Now, both campaigns will be forced to dig in for a grueling, prolonged struggle that will come to a head in the April 22nd Pennsylvania primary.

Which candidate will benefit from this brutal, political trench-warfare?

Barack H. Obama.

As last night's final delegate tallies clearly showed, the lead Obama gained in February is going to be hard to beat. All Obama has to do from here on out is make sure most of the upcoming races are close, and his roughly 100 delegate lead will cushion him to a narrow victory. If Obama wins a fair amount of the upcoming contests, with decent margins, it will all be icing on his cake of electoral hope.

That is, unless the superdelegates decide to shake things up. Even if Obama retains his pledged-delegate lead at the end of all the primary contests, he still won't have the 2,025 delegates needed to completely secure the nomination. While most people expect the majority of superdelegates to side with the candidate who wins the overall popular vote, anything could potentially happen, especially if Obama's pledged-delegate lead becomes razor-thin.

However, the superdelegate factor could presumably work in Obama's favor. Party insiders tend to consider electability the paramount quality when selecting presidential candidates, and Obama is the only Democratic candidate who consistently beats John McCain in national polls. Hillary will need to improve her national standing against John McCain if she wants the superdelegates to throw their support behind her at the convention.

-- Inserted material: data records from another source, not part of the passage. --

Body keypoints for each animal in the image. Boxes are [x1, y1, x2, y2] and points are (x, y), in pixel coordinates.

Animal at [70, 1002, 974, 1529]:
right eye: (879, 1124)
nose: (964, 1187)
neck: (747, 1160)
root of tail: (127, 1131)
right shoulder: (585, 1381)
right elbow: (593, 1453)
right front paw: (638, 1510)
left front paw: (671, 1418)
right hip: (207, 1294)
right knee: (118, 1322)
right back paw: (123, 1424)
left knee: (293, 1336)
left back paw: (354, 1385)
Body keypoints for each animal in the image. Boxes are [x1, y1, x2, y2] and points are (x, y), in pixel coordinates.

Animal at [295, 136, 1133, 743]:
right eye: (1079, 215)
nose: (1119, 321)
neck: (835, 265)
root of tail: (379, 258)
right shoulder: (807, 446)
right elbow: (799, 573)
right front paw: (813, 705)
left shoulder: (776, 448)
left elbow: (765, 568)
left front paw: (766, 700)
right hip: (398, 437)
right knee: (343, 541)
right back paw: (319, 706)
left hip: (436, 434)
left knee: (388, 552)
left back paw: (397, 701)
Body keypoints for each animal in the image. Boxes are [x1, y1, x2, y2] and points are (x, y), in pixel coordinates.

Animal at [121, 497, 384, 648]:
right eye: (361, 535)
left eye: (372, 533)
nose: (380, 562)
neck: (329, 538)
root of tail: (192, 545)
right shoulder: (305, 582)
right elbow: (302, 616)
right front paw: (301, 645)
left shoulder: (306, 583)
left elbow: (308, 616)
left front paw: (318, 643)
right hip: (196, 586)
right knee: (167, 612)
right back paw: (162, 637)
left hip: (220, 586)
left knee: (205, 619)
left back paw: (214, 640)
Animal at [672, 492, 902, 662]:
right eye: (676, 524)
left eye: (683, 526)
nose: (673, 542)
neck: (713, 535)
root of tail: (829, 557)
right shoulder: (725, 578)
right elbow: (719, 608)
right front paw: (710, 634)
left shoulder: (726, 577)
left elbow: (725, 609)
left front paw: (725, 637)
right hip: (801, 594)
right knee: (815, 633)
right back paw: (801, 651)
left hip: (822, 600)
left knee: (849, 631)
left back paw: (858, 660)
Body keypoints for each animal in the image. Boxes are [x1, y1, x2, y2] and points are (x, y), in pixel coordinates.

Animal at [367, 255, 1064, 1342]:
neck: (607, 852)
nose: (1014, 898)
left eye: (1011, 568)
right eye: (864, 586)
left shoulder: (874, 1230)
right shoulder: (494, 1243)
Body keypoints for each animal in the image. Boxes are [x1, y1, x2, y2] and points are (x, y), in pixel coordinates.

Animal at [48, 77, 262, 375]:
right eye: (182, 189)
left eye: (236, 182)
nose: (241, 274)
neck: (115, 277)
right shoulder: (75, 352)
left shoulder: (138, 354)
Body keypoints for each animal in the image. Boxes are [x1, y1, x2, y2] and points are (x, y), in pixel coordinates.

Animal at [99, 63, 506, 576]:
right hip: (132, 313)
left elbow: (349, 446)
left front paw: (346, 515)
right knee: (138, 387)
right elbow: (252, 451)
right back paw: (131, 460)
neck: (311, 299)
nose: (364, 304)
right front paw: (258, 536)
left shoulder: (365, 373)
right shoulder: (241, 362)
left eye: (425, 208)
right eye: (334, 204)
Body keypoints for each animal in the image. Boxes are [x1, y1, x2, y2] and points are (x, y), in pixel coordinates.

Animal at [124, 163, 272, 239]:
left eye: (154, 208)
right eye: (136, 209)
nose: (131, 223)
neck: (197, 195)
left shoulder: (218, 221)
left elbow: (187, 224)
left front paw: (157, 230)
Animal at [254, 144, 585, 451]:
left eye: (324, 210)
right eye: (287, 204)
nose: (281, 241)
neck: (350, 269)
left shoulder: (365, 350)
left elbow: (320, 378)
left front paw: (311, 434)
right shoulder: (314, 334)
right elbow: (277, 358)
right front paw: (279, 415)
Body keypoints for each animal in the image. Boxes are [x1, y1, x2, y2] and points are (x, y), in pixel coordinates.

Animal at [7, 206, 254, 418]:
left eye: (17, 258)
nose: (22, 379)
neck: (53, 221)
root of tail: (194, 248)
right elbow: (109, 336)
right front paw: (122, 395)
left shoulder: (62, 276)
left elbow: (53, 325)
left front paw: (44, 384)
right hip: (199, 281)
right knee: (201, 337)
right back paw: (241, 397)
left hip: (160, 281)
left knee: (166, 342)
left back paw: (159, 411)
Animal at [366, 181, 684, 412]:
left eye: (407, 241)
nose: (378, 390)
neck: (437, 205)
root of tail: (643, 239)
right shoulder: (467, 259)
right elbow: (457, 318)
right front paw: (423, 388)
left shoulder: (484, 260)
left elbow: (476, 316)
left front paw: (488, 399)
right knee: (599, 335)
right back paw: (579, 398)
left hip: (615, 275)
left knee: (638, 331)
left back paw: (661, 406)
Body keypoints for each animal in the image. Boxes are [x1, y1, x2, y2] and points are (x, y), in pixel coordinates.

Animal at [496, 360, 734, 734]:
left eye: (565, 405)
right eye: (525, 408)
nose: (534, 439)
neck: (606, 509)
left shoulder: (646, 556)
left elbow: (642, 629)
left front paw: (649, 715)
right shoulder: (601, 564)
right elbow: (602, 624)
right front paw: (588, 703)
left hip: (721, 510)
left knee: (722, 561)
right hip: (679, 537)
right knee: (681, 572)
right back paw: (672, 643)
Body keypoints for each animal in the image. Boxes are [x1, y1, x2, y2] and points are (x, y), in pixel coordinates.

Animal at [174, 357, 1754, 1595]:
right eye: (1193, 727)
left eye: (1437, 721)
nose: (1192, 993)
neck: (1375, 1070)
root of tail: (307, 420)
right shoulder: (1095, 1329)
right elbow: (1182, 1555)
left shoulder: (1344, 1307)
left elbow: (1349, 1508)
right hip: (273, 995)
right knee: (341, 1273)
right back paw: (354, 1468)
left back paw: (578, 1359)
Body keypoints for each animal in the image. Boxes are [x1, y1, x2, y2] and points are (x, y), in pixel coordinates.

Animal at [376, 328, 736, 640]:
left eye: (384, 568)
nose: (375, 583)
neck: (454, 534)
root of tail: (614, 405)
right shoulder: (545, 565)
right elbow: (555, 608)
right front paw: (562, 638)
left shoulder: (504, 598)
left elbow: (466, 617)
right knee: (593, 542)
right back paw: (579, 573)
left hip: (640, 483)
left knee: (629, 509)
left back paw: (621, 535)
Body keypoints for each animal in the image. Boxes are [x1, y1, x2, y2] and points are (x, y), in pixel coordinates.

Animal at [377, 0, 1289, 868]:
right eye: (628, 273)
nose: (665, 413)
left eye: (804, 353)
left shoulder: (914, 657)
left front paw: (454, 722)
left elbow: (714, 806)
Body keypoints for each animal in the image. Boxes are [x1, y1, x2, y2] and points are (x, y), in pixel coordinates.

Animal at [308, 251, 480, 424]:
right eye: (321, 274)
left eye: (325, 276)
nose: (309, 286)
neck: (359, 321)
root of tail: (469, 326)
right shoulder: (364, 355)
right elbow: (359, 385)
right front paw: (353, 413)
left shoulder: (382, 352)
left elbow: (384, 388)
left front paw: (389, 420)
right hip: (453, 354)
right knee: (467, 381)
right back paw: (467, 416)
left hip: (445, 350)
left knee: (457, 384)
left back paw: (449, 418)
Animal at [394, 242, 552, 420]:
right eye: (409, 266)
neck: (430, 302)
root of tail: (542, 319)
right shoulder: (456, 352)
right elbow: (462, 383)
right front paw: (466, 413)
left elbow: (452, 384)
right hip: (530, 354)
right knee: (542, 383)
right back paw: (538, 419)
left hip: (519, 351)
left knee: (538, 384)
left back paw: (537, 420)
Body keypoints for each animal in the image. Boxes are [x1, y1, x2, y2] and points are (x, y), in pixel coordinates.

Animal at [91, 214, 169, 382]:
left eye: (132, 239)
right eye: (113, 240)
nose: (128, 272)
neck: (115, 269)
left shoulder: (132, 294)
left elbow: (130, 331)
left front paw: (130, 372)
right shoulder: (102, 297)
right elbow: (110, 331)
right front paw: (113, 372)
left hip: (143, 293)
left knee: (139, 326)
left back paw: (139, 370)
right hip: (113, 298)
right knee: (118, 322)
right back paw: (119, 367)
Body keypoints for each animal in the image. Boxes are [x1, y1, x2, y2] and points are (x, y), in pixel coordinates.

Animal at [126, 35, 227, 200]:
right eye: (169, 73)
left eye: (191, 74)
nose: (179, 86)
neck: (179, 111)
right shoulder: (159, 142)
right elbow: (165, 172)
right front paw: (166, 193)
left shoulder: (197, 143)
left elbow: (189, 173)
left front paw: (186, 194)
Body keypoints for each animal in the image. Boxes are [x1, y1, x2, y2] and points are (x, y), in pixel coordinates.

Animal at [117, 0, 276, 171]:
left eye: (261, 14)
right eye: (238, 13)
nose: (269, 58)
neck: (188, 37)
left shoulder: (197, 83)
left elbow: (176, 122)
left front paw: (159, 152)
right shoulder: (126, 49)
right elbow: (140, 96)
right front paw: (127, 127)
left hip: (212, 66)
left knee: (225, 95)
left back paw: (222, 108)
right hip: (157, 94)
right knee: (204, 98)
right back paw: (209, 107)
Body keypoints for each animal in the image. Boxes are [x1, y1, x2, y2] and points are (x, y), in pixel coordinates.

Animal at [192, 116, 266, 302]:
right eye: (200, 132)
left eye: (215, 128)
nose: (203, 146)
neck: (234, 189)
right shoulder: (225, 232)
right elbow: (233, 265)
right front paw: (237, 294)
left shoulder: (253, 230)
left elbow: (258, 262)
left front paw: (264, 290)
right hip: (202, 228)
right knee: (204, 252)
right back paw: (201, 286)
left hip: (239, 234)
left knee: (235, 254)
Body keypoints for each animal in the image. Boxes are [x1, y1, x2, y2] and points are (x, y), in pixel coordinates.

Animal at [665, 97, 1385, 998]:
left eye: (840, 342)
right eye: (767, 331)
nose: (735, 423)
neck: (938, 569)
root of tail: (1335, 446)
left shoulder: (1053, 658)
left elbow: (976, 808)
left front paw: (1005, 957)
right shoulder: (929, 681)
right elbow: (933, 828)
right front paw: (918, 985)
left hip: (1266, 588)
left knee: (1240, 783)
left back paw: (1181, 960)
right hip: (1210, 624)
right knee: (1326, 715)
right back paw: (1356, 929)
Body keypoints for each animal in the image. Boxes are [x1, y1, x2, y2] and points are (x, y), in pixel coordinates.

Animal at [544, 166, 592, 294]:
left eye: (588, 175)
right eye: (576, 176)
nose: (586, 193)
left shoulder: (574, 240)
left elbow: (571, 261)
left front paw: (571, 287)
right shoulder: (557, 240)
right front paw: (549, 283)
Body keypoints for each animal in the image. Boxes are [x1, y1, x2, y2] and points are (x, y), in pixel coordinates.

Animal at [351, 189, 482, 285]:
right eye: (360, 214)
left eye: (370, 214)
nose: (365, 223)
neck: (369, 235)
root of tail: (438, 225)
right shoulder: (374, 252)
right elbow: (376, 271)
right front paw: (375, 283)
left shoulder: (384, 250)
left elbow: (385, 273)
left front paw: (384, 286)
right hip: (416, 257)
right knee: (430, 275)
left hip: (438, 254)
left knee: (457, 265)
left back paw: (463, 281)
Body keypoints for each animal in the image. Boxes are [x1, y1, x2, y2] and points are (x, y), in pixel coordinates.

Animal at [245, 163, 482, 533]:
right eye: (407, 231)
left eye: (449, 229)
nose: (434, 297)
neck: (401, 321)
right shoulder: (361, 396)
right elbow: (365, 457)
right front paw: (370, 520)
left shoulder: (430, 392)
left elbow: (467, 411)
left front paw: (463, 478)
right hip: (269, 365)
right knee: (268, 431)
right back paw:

Why it Happened. (Probably)

Early this morning
, The Politico's headline flaunted the conventional interpretation of last night's results:

"Clinton's Lesson: Attacking Obama Works".

Hillary Clinton's increasingly intense attacks on Obama may have had some impact on the election results, but let's be honest here: some of her attacks were pretty lame. Unless the residents of Ohio and Texas have a collective IQ of 42, I highly doubt that Hillary's laughable, oft-mocked "red phone" ad, and similar attacks, really tapped into the psyche of the voters in Tuesday's primaries.

Maybe they were simply sick of being told who was supposed to win.

It's a pattern that seems to be showing up frequently in the current Democratic presidential campaign; whenever a candidate is proclaimed inevitable by the media, a voter backlash occurs. We saw it in Iowa. We saw it in New Hampshire. Now we're seeing it again.

Being the underdog is often politically advantageous; in this case, it was. Obama's coronation was perceived as premature, and combined with his youth and alleged-inexperience, his aura of inevitable could have been interpreted as arrogance. Hillary may not always be the most likeable candidate, but her fall from grace helped win the sympathy of voters.

The media, with its typically soft coverage of Obama, and their endless stream of negative stories about Hillary, didn't help matters. Complaints of biased media coverage often make candidates look like pathetic, whiny losers. But in Hillary's case, her not-so-subtle claims of media bias actually resonated with voters, mainly because there was a great deal of truth to them. A surprise flurry of harsh questions directed towards Obama at a press conference on the eve of the primaries was unable to atone for the widely perceived slanting of election coverage.

In the end, the message was clear: voters will decide who gets the nomination, and the contest is far from over.